The answer should be each line from the entries below that has the word "source" in it.

Records provided section start

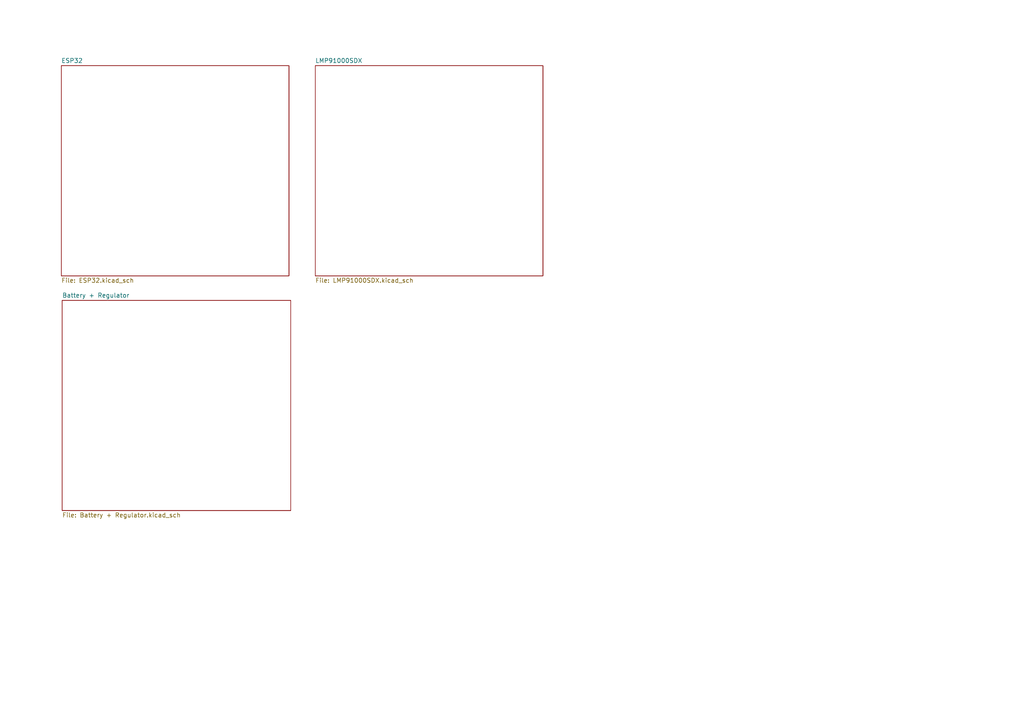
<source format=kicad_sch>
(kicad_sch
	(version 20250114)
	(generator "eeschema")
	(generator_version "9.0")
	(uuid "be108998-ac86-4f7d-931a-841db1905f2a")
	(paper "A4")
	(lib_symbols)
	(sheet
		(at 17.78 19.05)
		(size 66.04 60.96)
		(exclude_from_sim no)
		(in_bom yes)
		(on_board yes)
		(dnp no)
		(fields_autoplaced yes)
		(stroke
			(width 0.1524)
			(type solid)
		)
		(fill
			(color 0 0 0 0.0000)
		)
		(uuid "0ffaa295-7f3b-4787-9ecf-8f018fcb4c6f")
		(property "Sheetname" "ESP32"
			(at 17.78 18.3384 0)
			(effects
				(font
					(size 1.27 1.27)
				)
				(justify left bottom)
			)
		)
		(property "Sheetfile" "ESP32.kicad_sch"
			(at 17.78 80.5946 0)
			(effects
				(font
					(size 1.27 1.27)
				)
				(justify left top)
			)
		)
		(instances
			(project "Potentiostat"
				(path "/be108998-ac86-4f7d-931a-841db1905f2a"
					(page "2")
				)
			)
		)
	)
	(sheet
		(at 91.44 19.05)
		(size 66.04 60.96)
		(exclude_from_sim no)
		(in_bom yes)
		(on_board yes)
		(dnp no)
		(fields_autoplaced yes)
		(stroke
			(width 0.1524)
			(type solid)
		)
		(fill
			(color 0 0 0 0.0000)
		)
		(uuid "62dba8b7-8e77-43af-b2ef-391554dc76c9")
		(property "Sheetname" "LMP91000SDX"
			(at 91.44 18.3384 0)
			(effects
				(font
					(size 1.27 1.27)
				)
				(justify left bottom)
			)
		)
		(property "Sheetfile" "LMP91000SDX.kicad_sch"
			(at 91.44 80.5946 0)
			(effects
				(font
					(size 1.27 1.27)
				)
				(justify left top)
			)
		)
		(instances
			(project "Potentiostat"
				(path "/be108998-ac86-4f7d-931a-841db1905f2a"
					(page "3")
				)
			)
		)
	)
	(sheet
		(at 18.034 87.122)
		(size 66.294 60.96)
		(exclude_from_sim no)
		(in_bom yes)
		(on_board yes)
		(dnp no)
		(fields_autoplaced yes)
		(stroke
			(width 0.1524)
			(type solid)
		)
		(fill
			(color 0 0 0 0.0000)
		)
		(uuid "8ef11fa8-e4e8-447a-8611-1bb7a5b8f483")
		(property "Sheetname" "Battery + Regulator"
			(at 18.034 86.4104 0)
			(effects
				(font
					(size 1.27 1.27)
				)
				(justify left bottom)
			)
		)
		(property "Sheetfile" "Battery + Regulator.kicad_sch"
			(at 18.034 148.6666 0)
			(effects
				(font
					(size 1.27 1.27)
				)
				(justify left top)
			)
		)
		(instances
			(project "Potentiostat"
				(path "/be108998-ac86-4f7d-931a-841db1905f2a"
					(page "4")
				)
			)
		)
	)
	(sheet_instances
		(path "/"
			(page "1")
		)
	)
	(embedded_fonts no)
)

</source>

Records provided section end
Records provided section start

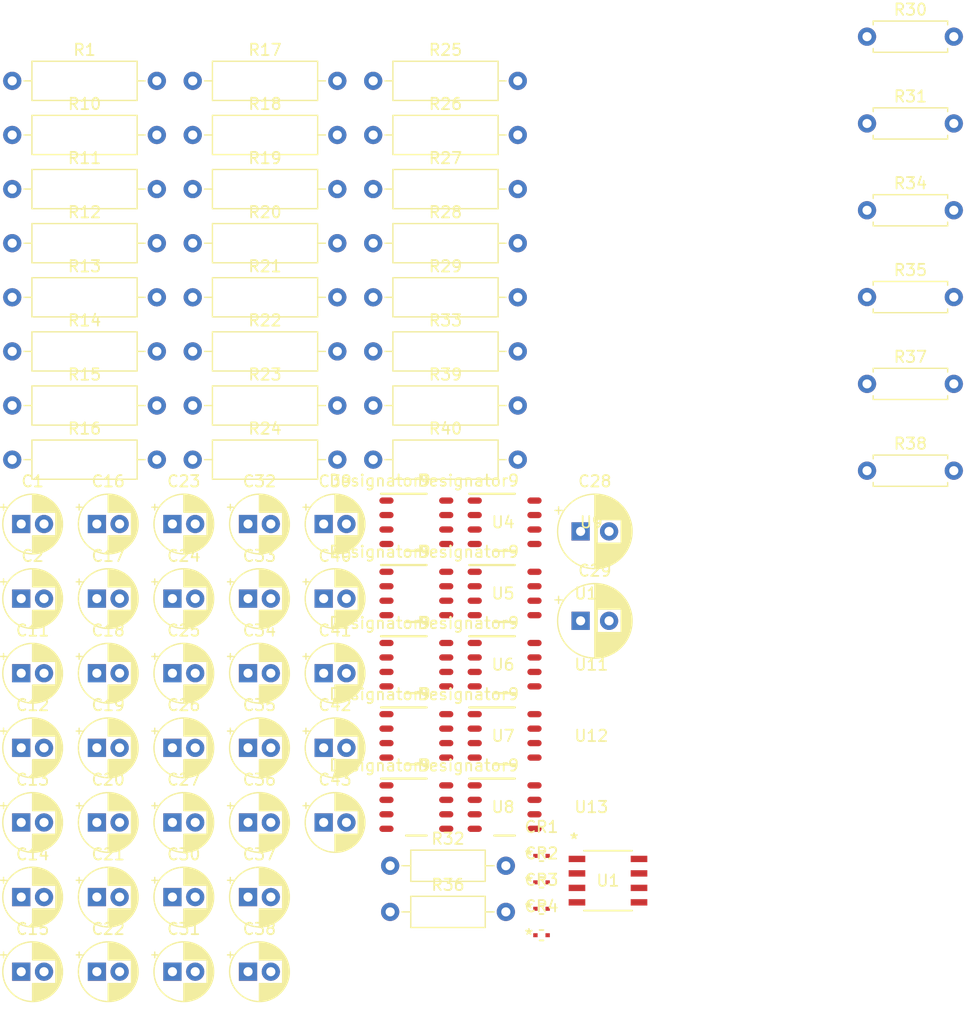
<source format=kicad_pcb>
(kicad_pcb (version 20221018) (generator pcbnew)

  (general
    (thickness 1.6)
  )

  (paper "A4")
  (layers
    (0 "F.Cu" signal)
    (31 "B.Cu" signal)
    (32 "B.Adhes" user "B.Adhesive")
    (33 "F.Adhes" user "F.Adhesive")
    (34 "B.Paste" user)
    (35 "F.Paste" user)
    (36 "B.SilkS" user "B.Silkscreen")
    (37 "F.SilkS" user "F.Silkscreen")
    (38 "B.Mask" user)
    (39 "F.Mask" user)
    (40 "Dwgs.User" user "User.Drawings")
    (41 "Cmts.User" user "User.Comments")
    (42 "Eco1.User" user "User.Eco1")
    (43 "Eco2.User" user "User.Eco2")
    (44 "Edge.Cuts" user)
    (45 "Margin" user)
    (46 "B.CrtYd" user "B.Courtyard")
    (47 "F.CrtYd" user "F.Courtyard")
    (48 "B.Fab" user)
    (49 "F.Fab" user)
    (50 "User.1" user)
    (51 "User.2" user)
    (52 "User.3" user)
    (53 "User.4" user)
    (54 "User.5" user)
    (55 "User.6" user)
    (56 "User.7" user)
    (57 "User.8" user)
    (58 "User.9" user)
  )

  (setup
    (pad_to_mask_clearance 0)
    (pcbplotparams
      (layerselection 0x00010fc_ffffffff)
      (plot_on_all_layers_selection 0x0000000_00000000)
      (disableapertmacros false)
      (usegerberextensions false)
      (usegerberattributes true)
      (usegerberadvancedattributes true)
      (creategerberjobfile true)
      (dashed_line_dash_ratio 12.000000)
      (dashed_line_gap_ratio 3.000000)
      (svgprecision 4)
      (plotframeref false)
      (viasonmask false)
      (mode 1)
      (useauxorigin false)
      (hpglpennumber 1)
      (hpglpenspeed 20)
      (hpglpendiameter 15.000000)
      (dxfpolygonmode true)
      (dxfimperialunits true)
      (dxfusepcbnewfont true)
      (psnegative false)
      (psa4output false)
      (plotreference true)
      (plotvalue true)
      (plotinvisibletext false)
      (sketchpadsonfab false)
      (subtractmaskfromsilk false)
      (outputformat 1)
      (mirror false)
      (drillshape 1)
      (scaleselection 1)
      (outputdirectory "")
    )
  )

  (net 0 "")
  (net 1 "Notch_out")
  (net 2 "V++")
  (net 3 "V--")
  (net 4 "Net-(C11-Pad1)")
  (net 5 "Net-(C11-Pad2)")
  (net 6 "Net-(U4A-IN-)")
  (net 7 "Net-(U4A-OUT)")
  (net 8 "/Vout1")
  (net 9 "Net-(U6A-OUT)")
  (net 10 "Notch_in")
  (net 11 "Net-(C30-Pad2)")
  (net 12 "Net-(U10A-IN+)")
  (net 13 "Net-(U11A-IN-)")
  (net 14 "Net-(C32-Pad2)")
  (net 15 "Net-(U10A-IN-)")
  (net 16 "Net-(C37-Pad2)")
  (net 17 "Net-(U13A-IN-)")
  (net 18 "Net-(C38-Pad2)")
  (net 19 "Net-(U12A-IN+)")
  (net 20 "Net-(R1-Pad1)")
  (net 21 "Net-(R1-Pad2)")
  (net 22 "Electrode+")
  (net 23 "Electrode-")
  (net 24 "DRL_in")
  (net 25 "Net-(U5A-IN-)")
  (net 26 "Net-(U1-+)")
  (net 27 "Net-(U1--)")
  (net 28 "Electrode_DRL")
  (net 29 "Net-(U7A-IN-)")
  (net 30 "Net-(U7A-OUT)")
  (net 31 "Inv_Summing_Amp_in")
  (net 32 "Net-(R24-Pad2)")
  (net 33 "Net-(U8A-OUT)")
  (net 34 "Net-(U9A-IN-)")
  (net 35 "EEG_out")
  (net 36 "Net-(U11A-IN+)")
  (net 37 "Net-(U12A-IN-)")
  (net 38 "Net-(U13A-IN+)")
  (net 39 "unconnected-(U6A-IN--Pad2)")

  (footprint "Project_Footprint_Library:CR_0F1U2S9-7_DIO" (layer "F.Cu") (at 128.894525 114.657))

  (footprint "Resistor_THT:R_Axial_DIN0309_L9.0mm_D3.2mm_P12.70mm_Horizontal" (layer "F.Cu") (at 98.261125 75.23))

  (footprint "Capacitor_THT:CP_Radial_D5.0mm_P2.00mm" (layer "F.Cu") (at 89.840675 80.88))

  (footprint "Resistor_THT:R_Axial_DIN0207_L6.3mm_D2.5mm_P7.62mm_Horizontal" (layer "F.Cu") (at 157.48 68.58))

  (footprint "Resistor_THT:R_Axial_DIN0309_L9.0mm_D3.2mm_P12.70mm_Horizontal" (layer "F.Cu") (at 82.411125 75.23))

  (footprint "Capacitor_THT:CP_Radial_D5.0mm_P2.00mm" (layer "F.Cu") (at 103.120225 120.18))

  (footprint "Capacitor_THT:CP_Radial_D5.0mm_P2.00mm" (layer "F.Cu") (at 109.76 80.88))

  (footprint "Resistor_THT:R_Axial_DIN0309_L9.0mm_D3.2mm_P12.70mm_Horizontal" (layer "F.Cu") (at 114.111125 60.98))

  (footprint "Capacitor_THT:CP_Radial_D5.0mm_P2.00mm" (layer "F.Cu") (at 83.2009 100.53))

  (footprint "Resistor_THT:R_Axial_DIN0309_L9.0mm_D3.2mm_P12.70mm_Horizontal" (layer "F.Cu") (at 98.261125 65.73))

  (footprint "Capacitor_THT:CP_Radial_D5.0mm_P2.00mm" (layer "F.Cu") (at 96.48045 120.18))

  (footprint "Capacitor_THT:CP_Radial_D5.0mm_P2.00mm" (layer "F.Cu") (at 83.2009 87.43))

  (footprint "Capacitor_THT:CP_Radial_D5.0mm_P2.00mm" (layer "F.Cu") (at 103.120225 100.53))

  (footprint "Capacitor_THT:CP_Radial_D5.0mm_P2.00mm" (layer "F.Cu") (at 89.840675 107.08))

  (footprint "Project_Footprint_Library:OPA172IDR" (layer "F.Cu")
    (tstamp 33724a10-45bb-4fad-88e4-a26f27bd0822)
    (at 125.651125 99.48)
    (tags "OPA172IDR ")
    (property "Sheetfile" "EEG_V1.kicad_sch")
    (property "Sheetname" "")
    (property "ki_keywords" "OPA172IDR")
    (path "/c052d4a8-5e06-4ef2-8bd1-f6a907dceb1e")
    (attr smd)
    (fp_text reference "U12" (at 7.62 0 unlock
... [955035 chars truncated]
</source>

Records provided section end

■ Output for this exercise
<source format=kicad_sch>
</source>
<source format=kicad_pcb>
</source>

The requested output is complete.